I have the following scenario:
I have a web service that upon a single user request aggregates data from some third party servers. The requests to the third parties can be SOAP or plain urllib2 requests with XML data, and each one is done in a separate thread.
Here is a overall picture of what I'm doing:
ThirdParty1(Thread):
def run(self):
try:
result = SOAPProxy('http://thirdparty.com', timeout=2).method(params)
dostuff_and_save(result) # save results on database
except Exception:
log.warn('Ooops')
ThirdParty2(Thread): ...
def myview(params):
thread = [ThirdParty1(), ThirdParty2()]
for t in thread: t.start()
for t in thread: t.join(timeout=2)
return result # this is actually just a token, that I use to retrieve the data saved by the threads
My current problem is to reliably return a response to my user's request when any of the third party servers hang on their side. I've tried to set timeout on the thread join, on the SOAPProxy object, and to do a socket.setdefaulttimeout
. None of the timeouts are respected.
I managed to dig down the SOAPProxy problem and found out that it uses httplib, and httplib deep down uses socket.makefile(), the docs says:
socket.makefile([mode[, bufsize]])
Return a file object associated with the socket. (File objects are described in File > Objects.) The file object references a dup()ped version of the socket file descriptor, so > the file object and socket object may be closed or garbage-collected independently. The socket must be in blocking mode (it can not have a timeout). The optional mode and bufsize arguments are interpreted the same way as by the built-in file() function.
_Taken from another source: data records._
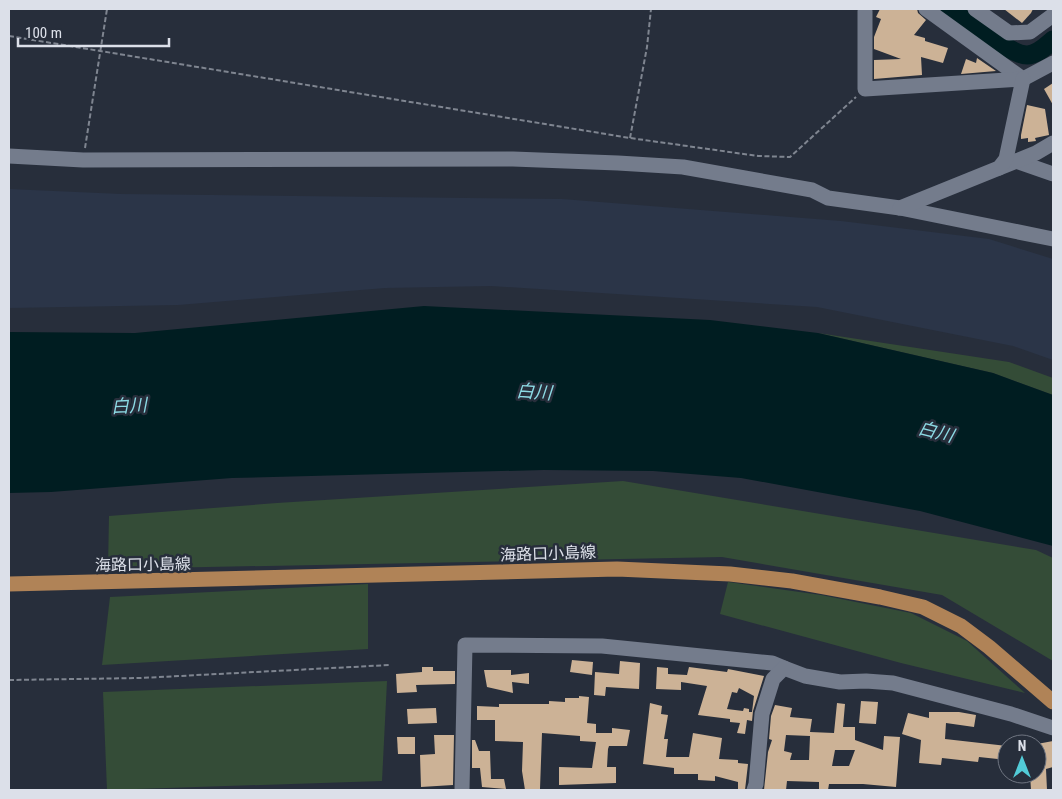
<svg xmlns="http://www.w3.org/2000/svg" width="1062" height="799" font-family="'Roboto Condensed','Noto Sans JP',sans-serif">
  <style>
    .built { fill: #2b3548 }
    .green { fill: #344c37 }
    .water { fill: #001d21 }
    .lines { fill: none; stroke-linecap: round; stroke-linejoin: round }
    .river { stroke: #001d21; stroke-width: 19 }
    .building { fill: #ccb296; fill-rule: evenodd }
    .path { stroke: #7f8590; stroke-width: 2; stroke-dasharray: 5 2.5; stroke-linecap: butt }
    .minor { stroke: #747c8c; stroke-width: 15 }
    .major { stroke: #b08357; stroke-width: 15 }
    .labels { text-anchor: middle; stroke-width: 5; stroke-linejoin: round; paint-order: stroke }
    .street-label { font-size: 16px; fill: #dce0e9; stroke: #272e3b }
    .water-label { font-size: 18px; font-style: italic; fill: #8cdae4; stroke: #272e3b }
  </style>
  <rect width="100%" height="100%" fill="#272e3b"/>
  <!-- built -->
  <polygon class="built" points="9,189 121,194 562,199 841,221 989,239 1053,259 1053,360 1013,346 817,307 491,286 385,288 178,305 9,308"/>
  <!-- green -->
  <g class="green">
    <polygon points="818,333 1009,362 1053,378 1053,395 993,373"/>
    <polygon points="623,481 1036,550 1053,558 1053,661 942,595 722,557 108,569 109,516 277,503"/>
    <polygon points="728,582 821,595 911,613 967,641 1025,693 901,663 720,614"/>
    <polygon points="368,584 368,649 102,665 110,597"/>
    <polygon points="387,681 382,781 107,790 103,692"/>
  </g>
  <!-- water -->
  <polygon class="water" points="424,306 710,320 818,333 993,373 1053,395 1053,546 920,511 741,478 653,471 544,470 232,478 51,492 9,493 9,332 135,333"/>
  <g class="lines">
    <!-- river -->
    <path class="river" d="M950,9C965,19 1010,55 1027,55C1037,55 1046,46 1053,40"/>
  </g>
  <!-- building -->
  <g class="building">
    <polygon points="880,9 917,9 918,13 926,20 914,35 925,38 925,41 948,48 943,63 921,57 922,75 874,79 874,60 901,59 874,49 874,37 881,19 876,17"/>
    <polygon points="1004,9 1033,9 1031,13 1022,23"/>
    <polygon points="977,58 996,71 961,74 966,59 976,63"/>
    <polygon points="1053,83 1053,105 1044,89"/>
    <polygon points="1027,105 1045,109 1049,135 1035,138 1036,141 1028,142 1028,138 1021,139 1021,135"/>
    <polygon points="572,660 593,662 592,675 570,672"/>
    <polygon points="620,661 640,663 639,689 606,687 605,696 594,695 595,672 619,674"/>
    <polygon points="422,667 433,667 433,671 455,671 455,684 416,685 417,692 397,693 396,674 422,672"/>
    <path d="M657,667L668,668V674L687,675L689,667L727,672L728,669L764,676L753,711L752,721L747,720L745,734L737,733L740,723L730,722V719L698,715L707,686L681,682V690L656,689ZM739,688L754,696L752,712H749V709L744,708L743,711L727,709L732,692L737,693Z"/>
    <polygon points="484,670 511,670 511,675 529,673 529,684 512,682 513,693 487,687"/>
    <polygon points="579,696 589,697 587,723 596,724 596,733 612,733 612,728 630,730 627,746 609,746 608,749 607,767 616,767 616,783 559,785 559,767 592,768 596,742 580,741 580,736 542,733 540,789 525,790 522,771 523,742 495,741 495,720 477,720 477,706 499,707 499,704 549,704 549,701 565,702 565,698 579,698"/>
    <polygon points="861,701 878,702 876,724 859,723"/>
    <polygon points="650,703 662,706 661,714 668,715 664,739 668,739 666,757 689,757 693,733 722,738 719,759 738,760 738,763 748,764 745,790 738,790 738,782 715,776 715,781 698,780 698,774 674,774 674,768 643,764"/>
    <path d="M837,703L845,704L843,727H855V740L883,750L884,736L900,737L896,787L863,784H829L828,790H819V782L787,781L786,790H764L768,752L772,740L769,739L771,716L775,705L792,708L790,717L812,719L810,732L834,733ZM786,735L810,736L809,760H790L792,753L784,751ZM835,750H855L849,766H832Z"/>
    <polygon points="436,708 437,723 408,724 407,709"/>
    <polygon points="929,712 959,712 976,715 974,727 946,723 945,739 1007,746 1007,760 979,757 978,762 942,758 941,765 919,763 921,740 902,734 908,713 929,718"/>
    <polygon points="434,735 454,735 453,785 421,787 420,755 435,754"/>
    <polygon points="397,737 415,737 415,754 398,754"/>
    <polygon points="472,740 475,740 479,751 490,751 491,779 504,779 506,789 482,787 480,768 472,768"/>
    <polygon points="1053,741 1053,767 1046,769 1047,790 1031,790 1030,774 1037,774 1037,744"/>
  </g>
  <g class="lines">
    <!-- path -->
    <g class="path">
      <polyline points="9,36 630,138 758,156 790,157 856,97"/>
      <polyline points="630,138 647,47 651,9"/>
      <polyline points="85,148 107,9"/>
      <polyline points="9,680 141,678 390,665"/>
    </g>
    <!-- minor -->
    <g class="minor">
      <polyline points="926,9 1023,79"/>
      <polyline points="975,9 1009,33 1030,32 1053,15"/>
      <polyline points="865,11 865,89 1023,79 1053,63"/>
      <polyline points="9,156 83,160 513,159 618,163 683,167 812,190 828,198 900,208 1053,239"/>
      <polyline points="1016,161 1053,174"/>
      <polyline points="999,168 1036,153 1053,143"/>
      <polyline points="900,208 999,168 1006,159 1023,79"/>
      <polyline points="462,790 465,645 602,646 772,663 784,668"/>
      <polyline points="754,790 756,784 762,714 773,679 784,668 805,676 840,682 866,681 893,683 1011,714 1053,728"/>
    </g>
    <!-- major -->
    <polyline class="major" points="9,584 617,569 730,574 792,581 880,597 923,607 961,626 989,647 1053,702"/>
  </g>
  <g class="labels">
    <!-- street labels -->
    <g class="street-label">
      <text transform="translate(548 553) rotate(-2)" y="6">海路口小島線</text>
      <text transform="translate(143 564) rotate(-1)" y="6">海路口小島線</text>
    </g>
    <!-- water labels -->
    <g class="water-label">
      <text transform="translate(534 392) rotate(4)" y="6">白川</text>
      <text transform="translate(129 406) rotate(-3)" y="6">白川</text>
      <text transform="translate(936 432) rotate(14)" y="6">白川</text>
    </g>
  </g>
  <!-- border -->
  <rect width="1062" height="799" fill="none" stroke="#dce0e9" stroke-width="20"/>
  <!-- north arrow -->
  <g transform="translate(1022 759)"><circle r="24" fill="#272e3b" stroke="#6f7581"/>
  <path d="M0-4L9 19L0 12L-9 19Z" fill="#52cbd7"/>
  <text y="-8" font-size="14" font-weight="bold" text-anchor="middle" fill="#dce0e9">N</text>
  </g>
  <!-- scale -->
  <path d="M18 38v8h151v-8" fill="none" stroke="#dce0e9" stroke-width="2.5"/>
  <text x="25" y="38" font-size="15" fill="#dce0e9" stroke="#272e3b" stroke-width="4" paint-order="stroke">100 m</text>
</svg>
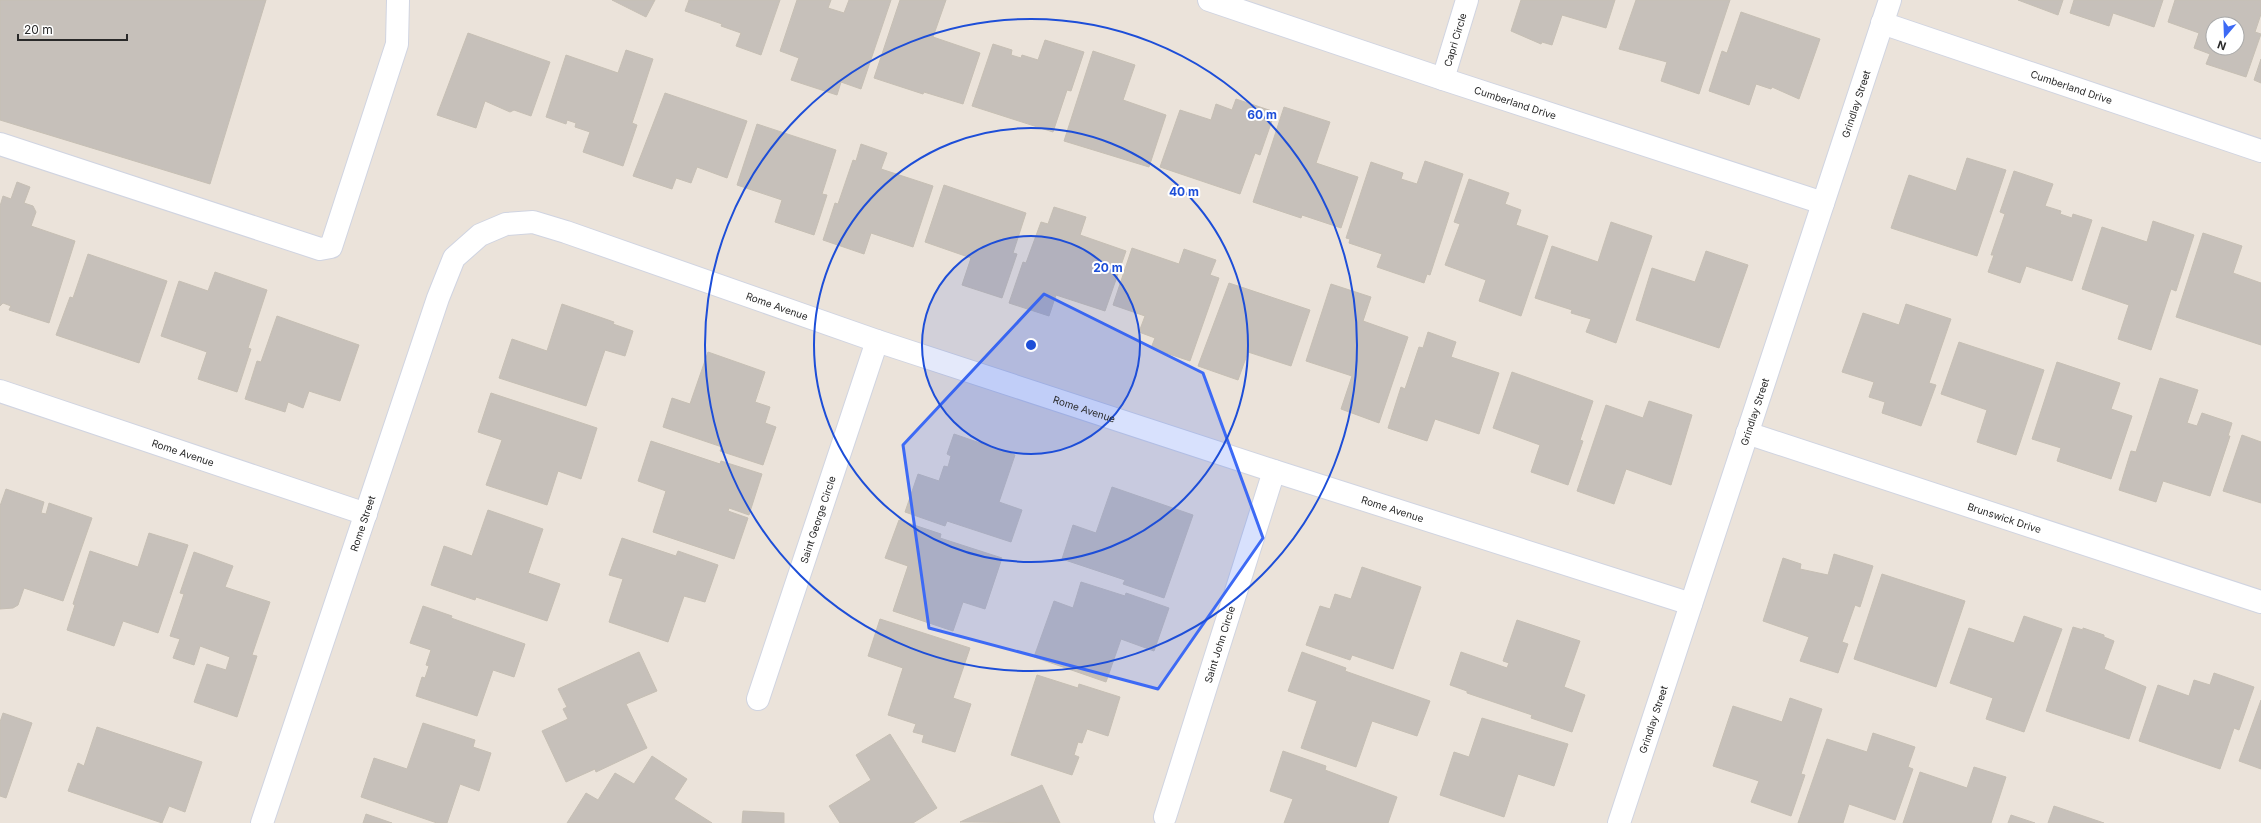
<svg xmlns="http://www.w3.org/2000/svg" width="2261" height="823" font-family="Inter,sans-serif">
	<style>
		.building { fill: #c6c0ba; stroke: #c6bfb4; fill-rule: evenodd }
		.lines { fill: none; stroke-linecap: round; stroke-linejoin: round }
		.minor-casing { stroke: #d0d4e1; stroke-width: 24 }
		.minor { stroke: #fff; stroke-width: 22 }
		.marked { fill: #3d6af5; fill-opacity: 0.2; stroke: #3d6af5; stroke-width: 3; stroke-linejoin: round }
		.ring { fill: none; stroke: #1d4ed8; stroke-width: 2 }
		.labels { text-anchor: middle; stroke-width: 4; stroke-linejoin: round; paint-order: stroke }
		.street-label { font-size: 10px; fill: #292929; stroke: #fff }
		.centre { fill: #1d4ed8; stroke: #fff; stroke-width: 2 }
		.ring-label { font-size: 12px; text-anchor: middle; font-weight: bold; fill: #1d4ed8; stroke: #fff; stroke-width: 4; stroke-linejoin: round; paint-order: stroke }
	</style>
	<rect width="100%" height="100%" fill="#ebe3da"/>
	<path class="building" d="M0 0H266L210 184 0 120Z
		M612 0H655L646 17Z
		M689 0H780L761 55 736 46 741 33 721 26 722 24 685 11Z
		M797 0H831L828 8 844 13 849 0H891L861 89 841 82 837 95 791 80 799 58 780 51Z
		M900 0H946L933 37 980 53 963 104 924 92 923 94 874 78Z
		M1521 0H1615L1606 28 1562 15 1552 45 1542 42 1541 44 1511 31Z
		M1636 0H1730L1699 94 1661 81 1667 62 1619 49Z
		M2018 0H2063L2058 15Z
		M2074 0H2163L2154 27 2113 13 2109 26 2070 13Z
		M2175 0H2261V14L2255 32 2261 34 2246 77 2206 64 2210 54 2194 48 2199 33 2168 22ZM2213 24H2237V48H2213Z
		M1741 12 1820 39 1799 99 1772 87 1771 89 1756 84 1749 105 1709 91 1722 51 1727 53Z
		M468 33 550 62 531 116 514 110 510 112 485 101 476 128 437 115Z
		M1045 40 1084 52 1071 91 1067 90 1053 132 972 106 993 44 1012 50 1011 55 1021 58 1022 55 1038 60Z
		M626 50 653 59 632 123 637 125 623 166 583 152 590 132 575 127 576 123 567 120 566 124 546 117 566 55 618 73Z
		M1093 51 1135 65 1123 100 1166 115 1149 167 1064 141Z
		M2261 59V83L2254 80Z
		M665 93 747 121 727 178 697 167 691 183 676 178 672 189 633 176Z
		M1236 99 1275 112 1260 155 1255 153 1240 194 1160 167 1180 110 1211 120 1216 104 1232 110Z
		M1284 107 1330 122 1316 163 1358 177 1341 228 1302 215 1301 218 1253 202Z
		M757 124 836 150 822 194 827 195 814 235 775 222 782 200 737 185Z
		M861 144 887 153 881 169 933 186 913 247 871 233 864 254 823 240 835 203 838 204 853 160 856 161Z
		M1967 158 2006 170 1977 256 1891 228 1909 175 1956 191Z
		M1425 161 1463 174 1430 275 1427 274 1424 283 1377 267 1382 254 1349 243 1350 239 1346 238 1371 162 1403 173 1401 179 1417 184Z
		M2014 171 2053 184 2045 206 2061 211 2060 214 2072 218 2073 214 2092 220 2072 281 2026 266 2020 283 1988 272 1994 255H1991L2005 214 2000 212Z
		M1469 179 1509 193 1505 204 1521 210 1516 225 1548 236 1521 316 1479 301 1486 280 1445 265 1460 224 1454 222Z
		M17 182 30 187 24 203 33 206 36 212 31 226 75 241 49 323 9 310 11 306 3 303 0 306V206L3 196 11 199Z
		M944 185 1026 213 1013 253 1017 254 1002 298 962 285 971 258 925 242Z
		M1054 207 1086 217 1080 235 1126 251 1105 311 1056 295 1049 316 1009 303 1023 262 1026 263 1041 222 1048 224Z
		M2153 221 2194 235 2176 291 2171 289 2151 350 2118 339 2129 305 2082 289 2102 227 2147 242Z
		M1611 222 1652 236 1616 343 1586 332 1591 319 1571 313 1572 310 1535 298 1552 246 1598 262Z
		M2203 233 2242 246 2233 273 2261 283V345L2176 317Z
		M1132 248 1179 264 1184 249 1216 260 1210 275 1219 278 1190 361 1151 348 1155 338 1139 332 1145 316 1113 305Z
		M1706 251 1748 265 1719 348 1636 320 1652 268 1695 282Z
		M88 254 167 281 139 363 56 335 70 297 73 298Z
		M215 272 267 290 248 348 251 349 237 392 198 379 207 352 161 336 179 281 208 291Z
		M1229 283 1310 310 1291 366 1248 352 1238 380 1198 366Z
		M1331 284 1371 297 1363 321 1408 337 1379 423 1341 409 1352 376 1306 361Z
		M562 304 614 322 613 324 633 331 625 356 605 350 586 406 499 378 512 339 547 351Z
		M1906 304 1951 319 1929 383 1936 385 1921 426 1882 413 1885 402 1869 397 1874 382 1842 372 1863 313 1899 325Z
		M277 316 359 345 340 401 309 391 303 408 288 402 285 412 245 399 257 361 261 362Z
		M1428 332 1456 342 1451 357 1499 373 1479 434 1435 419 1427 441 1388 428 1401 387 1405 389 1419 347 1423 348Z
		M1959 342 2044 370 2016 455 1977 442 1987 410 1941 394Z
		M708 352 765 372 755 402 770 407 765 423 776 427 763 465 720 451 722 447 663 427 672 398 690 404Z
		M2057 362 2120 383 2111 409 2132 416 2111 479 2057 461 2061 448 2032 439Z
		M1512 372 1593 401 1580 440 1583 441 1568 485 1531 472 1540 445 1493 428Z
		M2160 378 2198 390 2187 423 2197 426 2202 413 2232 423 2228 436H2230L2210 496 2163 481 2156 502 2119 490 2131 451 2136 452Z
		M491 393 597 428 581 479 558 471 547 505 486 485 502 440 478 432Z
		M1649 401 1692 415 1671 485 1626 469 1614 504 1577 491 1606 405 1643 418Z
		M954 434 1015 455 999 502 1022 510 1011 542 947 521 945 526 905 512 918 474 939 481 944 466 948 467 951 456 947 454Z
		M2242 435 2261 442V503L2223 491Z
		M651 441 720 464 721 461 762 474 749 515 729 508 728 511 748 518 734 559 653 532 666 491 638 481Z
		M1112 487 1193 515 1164 598 1123 584 1125 580 1062 559 1073 525 1096 533Z
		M6 489 44 502 41 513 46 514 49 503 92 518 63 601 24 588 18 605 13 608 0 609V506Z
		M488 510 543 529 528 573 560 584 547 621 476 597 475 600 431 585 444 546 472 556Z
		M899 520 941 534 940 538 1002 558 985 609 963 602 953 631 893 611 908 566 885 558Z
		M149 533 188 545 158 633 123 621 114 646 67 630 75 605 73 604 90 551 138 567Z
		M622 538 676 556 678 551 718 565 705 602 684 596 668 642 609 622 623 579 609 575Z
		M194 552 233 566 225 587 270 602 252 655 257 656 237 717 194 702 207 664 226 670 230 657 200 646 194 665 173 658 180 639 170 636 184 594 180 593Z
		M1834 554 1873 566 1860 607 1855 605 1842 642 1848 644 1838 673 1800 661 1809 637 1763 621 1783 558 1801 564 1800 569 1828 575Z
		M1362 567 1421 587 1393 669 1352 655 1350 660 1306 645 1320 606 1330 609 1335 594 1351 599Z
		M1882 574 1965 601 1936 687 1854 659Z
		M1081 582 1125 596 1126 593 1169 608 1154 651 1121 639 1106 682 1034 657 1054 601 1073 608Z
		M423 606 452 616 451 618 525 644 514 677 493 670 477 716 416 696 422 677 425 678 429 666 426 665 431 650 410 643Z
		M2024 616 2062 629 2024 732 1986 719 1993 698 1950 683 1969 628 2014 643Z
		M880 619 970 648 953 698 971 704 955 752 922 742 924 735 913 732 916 724 888 715 903 668 868 656Z
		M1517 620 1580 641 1564 687 1585 695 1572 732 1531 718 1532 715 1467 693V691L1450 685 1461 652 1507 668 1509 663 1503 661Z
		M2073 627 2083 630V628L2104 635V637L2114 641 2104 669 2146 687 2129 739 2046 711Z
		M639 652 657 691 626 704 647 748 596 772 595 769 566 782 542 731 568 719 563 709 567 707 558 689Z
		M1302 652 1346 668 1345 671 1430 701 1417 736 1372 721 1356 767 1301 748 1317 701 1288 691Z
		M2214 673 2254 687 2239 730 2234 728 2220 769 2139 741 2158 685 2189 696 2194 680 2210 685Z
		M1037 675 1078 688 1079 684 1120 697 1108 736 1087 729 1082 743 1078 742 1074 755 1079 757 1072 775 1011 755Z
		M1790 698 1822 709 1801 774 1805 775 1791 816 1751 802 1759 781 1713 766 1733 706 1782 722Z
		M2261 700V769L2239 761Z
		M3 713 32 723 6 798 0 796V722Z
		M1482 718 1568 744 1554 786 1518 774 1504 817 1440 795 1454 752 1469 757Z
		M423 723 475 740 473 747 491 753 479 791 460 784 447 823H437L361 797 374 758 407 769Z
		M97 727 202 762 185 812 169 806 162 823 68 791 78 763 84 766Z
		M1873 733 1915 747 1908 767 1913 769 1895 820 1849 804 1843 823H1798L1827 739 1867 752Z
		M890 734 937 808 913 823H840L829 806 871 780 856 755Z
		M1283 751 1326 766 1325 770 1397 797 1388 823H1284L1293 799 1270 791Z
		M652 756 687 779 674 799 712 823H567L586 793 598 800 615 773 634 784Z
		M1974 767 2006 777 1991 823H1903L1920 772 1967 788Z
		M1042 785 1060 823 960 822Z
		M2054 806 2104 823H2048Z
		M743 811 784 813V823H742Z
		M366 814 392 823H363Z
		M2011 815 2035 823H2008Z"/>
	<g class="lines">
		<defs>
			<g id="minor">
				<path id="s1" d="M1209 0 1443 79 1823 203"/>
				<path id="s2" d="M1882 23 2261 151"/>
				<path id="s3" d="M1443 79 1467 0"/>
				<path d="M0 144 320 249 331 247 397 44 398 0"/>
				<path id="s4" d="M0 391 366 514"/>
				<path id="s5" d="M1747 433 2261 602"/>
				<path id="s6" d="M758 699 877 341"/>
				<path id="s7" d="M1165 817 1274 471"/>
				<path id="s8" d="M262 823 438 298 454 258 480 235 506 224 533 222 566 232 877 341 1274 471 1691 604"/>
				<path id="s9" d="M1619 823 1890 0"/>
			</g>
		</defs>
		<use href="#minor" class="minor-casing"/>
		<use href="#minor" class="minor"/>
	</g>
	<path class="marked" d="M1044 294 1203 373 1263 538 1158 689 929 628 903 445Z"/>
	<circle cx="1031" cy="345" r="109" fill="#1d4ed8" fill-opacity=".12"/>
	<g class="ring">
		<circle cx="1031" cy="345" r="109"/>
		<circle cx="1031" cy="345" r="217"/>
		<circle cx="1031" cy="345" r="326"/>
	</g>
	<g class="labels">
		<g class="street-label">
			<text dy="4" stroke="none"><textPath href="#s3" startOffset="41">Capri Circle</textPath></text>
			<text dy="4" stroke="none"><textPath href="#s2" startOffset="200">Cumberland Drive</textPath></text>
			<text dy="4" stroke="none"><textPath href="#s1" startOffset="323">Cumberland Drive</textPath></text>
			<text dy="4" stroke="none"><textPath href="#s9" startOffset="757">Grindlay Street</textPath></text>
			<text dy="4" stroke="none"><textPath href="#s8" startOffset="945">Rome Avenue</textPath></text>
			<text dy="4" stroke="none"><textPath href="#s8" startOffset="1269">Rome Avenue</textPath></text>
			<text dy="4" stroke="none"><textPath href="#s9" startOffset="433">Grindlay Street</textPath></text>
			<text dy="4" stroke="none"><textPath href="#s4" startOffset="193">Rome Avenue</textPath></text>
			<text dy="4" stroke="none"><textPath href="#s8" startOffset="1593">Rome Avenue</textPath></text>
			<text dy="4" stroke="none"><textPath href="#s5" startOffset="271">Brunswick Drive</textPath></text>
			<text dy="4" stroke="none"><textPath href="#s6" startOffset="189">Saint George Circle</textPath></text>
			<text dy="4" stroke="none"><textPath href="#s8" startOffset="316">Rome Street</textPath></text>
			<text dy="4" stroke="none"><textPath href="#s7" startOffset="181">Saint John Circle</textPath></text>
			<text dy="4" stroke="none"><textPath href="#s9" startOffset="109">Grindlay Street</textPath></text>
		</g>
	</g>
	<circle cx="1031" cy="345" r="6" class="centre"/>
	<g class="ring-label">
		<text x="1262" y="119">60 m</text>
		<text x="1184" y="196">40 m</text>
		<text x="1108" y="272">20 m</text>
	</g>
	<g transform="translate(2225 36) rotate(199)"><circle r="19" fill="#ffffff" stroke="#a9a9a9"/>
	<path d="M0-3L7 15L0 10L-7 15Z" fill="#3d6af5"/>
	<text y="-6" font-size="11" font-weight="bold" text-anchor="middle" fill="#292929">N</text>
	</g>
	<path d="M18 34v6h109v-6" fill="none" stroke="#292929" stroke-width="2"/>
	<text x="24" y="34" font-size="12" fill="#292929" stroke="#ffffff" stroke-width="3" paint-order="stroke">20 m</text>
</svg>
Every other SOAP library that I found, one way or the other, uses the httplib too. To complicate the matters, I might need to access the database from the requesting thread and I do not fully understand what are the consequences of killing the thread with this sort of strategy, I'm considering do database stuff from outside the thread, when that is possible.
Then, my questions is:
How can my web service respond to the user in due time and gracefully handle the badly behaving third party servers when the timeout is not respected?
The fact that HTTPResponse uses makefile might not be as bad as I thought, turns out that makefile
is really non buffering by default, and it can raise timeout exceptions, here is what I tried:
On one console I opened netcat -l -p 8181 '0.0.0.0'
in another one I open python2.7
and runned:
>>> import socket
>>> af, socktype, proto, canoname, sa = socket.getaddrinfo('0.0.0.0', 8181, 0, socket.SOCK_STREAM)[0]
>>> s=socket.socket(af, socktype, proto)
>>> s.settimeout(.5)
>>> s.connect(sa)
>>> f=s.makefile('rb', 0)
>>> f.readline()
Traceback (most recent call last):
File "<stdin>", line 1, in <module>
File "/usr/lib/python2.7/socket.py", line 430, in readline
data = recv(1)
socket.timeout: timed out
But my problem of how to do reliable third party request persists.